Begin at the line containing "Multiprotocol Application" in the data below and go on through the line containing "June 15, 2026", repeating each line exactly; include both ends and no other line.
### Given data
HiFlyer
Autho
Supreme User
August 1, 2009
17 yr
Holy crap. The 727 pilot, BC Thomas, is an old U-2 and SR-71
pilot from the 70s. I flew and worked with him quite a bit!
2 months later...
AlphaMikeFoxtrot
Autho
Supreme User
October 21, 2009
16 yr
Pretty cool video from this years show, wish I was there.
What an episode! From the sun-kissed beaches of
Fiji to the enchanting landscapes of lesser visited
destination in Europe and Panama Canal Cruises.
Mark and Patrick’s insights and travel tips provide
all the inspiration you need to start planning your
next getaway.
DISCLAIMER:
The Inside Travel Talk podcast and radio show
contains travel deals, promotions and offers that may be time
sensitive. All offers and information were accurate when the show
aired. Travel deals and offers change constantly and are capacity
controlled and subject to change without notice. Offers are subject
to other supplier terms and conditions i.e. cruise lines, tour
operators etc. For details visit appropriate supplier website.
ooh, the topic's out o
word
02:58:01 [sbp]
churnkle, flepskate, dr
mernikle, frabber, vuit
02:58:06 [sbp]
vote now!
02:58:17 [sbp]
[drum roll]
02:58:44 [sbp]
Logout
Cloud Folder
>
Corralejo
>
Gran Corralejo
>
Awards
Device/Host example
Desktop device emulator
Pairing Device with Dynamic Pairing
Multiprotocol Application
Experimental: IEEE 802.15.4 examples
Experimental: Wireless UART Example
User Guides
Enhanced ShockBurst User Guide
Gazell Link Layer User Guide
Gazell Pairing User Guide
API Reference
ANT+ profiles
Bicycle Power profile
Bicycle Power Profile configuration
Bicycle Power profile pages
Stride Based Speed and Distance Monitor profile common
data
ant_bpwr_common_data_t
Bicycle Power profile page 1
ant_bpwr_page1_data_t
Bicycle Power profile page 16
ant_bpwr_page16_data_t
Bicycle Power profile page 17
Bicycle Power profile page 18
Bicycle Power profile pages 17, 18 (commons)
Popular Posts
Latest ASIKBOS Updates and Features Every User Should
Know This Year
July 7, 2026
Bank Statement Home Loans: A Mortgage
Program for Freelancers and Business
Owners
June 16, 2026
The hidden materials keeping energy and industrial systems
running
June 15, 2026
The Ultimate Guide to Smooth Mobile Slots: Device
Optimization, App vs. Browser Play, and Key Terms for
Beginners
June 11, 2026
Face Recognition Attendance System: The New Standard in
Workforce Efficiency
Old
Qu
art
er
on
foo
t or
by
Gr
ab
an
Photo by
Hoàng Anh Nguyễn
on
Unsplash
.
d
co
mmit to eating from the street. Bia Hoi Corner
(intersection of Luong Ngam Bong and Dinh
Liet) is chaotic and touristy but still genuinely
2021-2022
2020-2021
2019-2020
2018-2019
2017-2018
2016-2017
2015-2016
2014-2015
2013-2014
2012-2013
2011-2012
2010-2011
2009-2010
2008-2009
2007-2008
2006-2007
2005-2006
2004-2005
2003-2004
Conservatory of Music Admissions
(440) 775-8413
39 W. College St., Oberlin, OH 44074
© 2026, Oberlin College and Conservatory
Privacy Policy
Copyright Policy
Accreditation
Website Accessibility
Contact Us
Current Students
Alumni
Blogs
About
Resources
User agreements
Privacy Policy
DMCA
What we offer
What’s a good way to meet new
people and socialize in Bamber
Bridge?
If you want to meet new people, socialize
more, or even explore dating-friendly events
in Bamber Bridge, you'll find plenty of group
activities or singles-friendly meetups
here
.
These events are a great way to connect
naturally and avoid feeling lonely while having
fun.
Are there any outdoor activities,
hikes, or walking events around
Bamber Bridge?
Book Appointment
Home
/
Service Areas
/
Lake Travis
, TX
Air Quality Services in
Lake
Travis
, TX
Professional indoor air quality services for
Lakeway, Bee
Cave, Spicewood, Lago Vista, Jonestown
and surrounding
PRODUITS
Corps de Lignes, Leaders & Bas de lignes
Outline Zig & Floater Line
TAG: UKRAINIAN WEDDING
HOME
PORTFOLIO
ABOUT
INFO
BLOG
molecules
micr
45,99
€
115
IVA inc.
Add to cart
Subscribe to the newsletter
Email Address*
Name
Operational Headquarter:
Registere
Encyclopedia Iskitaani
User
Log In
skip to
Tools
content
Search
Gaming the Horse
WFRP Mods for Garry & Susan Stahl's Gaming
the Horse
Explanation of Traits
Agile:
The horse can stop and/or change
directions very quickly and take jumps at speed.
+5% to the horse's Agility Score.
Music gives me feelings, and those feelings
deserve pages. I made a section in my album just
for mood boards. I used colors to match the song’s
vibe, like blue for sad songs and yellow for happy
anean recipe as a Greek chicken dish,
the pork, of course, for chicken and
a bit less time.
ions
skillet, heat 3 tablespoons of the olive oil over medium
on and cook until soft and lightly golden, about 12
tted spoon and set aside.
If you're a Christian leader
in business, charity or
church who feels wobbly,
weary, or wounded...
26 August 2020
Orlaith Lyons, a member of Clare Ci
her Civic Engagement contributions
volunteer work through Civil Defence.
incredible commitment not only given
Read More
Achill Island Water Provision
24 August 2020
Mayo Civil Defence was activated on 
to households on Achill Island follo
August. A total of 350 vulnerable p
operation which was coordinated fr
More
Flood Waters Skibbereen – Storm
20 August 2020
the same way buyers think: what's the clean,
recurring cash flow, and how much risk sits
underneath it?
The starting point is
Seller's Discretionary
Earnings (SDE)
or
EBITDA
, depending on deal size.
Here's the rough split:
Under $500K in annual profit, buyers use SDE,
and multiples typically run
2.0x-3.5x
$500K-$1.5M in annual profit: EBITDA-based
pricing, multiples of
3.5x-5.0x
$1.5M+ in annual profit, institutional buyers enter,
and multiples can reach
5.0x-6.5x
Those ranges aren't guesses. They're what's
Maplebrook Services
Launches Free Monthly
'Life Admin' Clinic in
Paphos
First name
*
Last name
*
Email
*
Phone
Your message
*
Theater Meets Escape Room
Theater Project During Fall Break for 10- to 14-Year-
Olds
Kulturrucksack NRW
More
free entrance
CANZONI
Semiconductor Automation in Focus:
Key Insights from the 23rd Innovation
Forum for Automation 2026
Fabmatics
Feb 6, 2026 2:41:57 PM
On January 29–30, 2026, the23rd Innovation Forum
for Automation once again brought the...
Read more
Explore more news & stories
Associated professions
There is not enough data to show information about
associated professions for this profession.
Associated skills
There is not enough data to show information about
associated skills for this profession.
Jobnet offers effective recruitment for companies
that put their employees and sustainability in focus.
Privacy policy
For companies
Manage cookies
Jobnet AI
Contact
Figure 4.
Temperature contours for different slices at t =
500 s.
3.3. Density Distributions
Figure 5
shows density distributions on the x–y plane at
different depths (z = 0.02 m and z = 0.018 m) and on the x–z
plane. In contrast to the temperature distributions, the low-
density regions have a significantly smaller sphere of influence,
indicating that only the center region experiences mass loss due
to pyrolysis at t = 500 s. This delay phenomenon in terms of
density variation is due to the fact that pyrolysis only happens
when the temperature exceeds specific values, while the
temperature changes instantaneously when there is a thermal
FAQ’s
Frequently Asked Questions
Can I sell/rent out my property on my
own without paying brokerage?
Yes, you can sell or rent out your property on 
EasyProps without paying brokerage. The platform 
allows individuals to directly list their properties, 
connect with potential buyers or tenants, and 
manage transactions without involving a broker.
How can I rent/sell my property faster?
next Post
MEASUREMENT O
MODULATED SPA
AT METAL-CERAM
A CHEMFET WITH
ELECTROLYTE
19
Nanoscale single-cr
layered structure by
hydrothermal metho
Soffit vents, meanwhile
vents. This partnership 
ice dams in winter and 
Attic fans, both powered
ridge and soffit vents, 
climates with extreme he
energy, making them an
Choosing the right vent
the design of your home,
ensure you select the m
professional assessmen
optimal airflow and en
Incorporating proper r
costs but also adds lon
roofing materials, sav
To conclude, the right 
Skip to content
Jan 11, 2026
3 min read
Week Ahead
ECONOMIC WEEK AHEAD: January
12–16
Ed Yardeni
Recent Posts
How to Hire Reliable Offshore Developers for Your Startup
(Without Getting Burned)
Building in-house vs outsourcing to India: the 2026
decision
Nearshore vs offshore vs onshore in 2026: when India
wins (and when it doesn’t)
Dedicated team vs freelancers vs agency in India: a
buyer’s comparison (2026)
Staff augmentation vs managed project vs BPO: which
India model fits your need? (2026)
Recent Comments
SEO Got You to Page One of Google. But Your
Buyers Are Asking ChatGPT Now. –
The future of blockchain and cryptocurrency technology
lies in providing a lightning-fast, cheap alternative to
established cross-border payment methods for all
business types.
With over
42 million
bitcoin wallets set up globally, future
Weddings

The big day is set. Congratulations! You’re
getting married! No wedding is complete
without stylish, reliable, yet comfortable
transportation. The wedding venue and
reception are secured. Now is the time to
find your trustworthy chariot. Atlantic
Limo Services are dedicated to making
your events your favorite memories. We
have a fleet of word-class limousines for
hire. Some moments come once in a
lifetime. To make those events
######
### Result below:
Multiprotocol Application
Experimental: IEEE 802.15.4 examples
Experimental: Wireless UART Example
User Guides
Enhanced ShockBurst User Guide
Gazell Link Layer User Guide
Gazell Pairing User Guide
API Reference
ANT+ profiles
Bicycle Power profile
Bicycle Power Profile configuration
Bicycle Power profile pages
Stride Based Speed and Distance Monitor profile common
data
ant_bpwr_common_data_t
Bicycle Power profile page 1
ant_bpwr_page1_data_t
Bicycle Power profile page 16
ant_bpwr_page16_data_t
Bicycle Power profile page 17
Bicycle Power profile page 18
Bicycle Power profile pages 17, 18 (commons)
Popular Posts
Latest ASIKBOS Updates and Features Every User Should
Know This Year
July 7, 2026
Bank Statement Home Loans: A Mortgage
Program for Freelancers and Business
Owners
June 16, 2026
The hidden materials keeping energy and industrial systems
running
June 15, 2026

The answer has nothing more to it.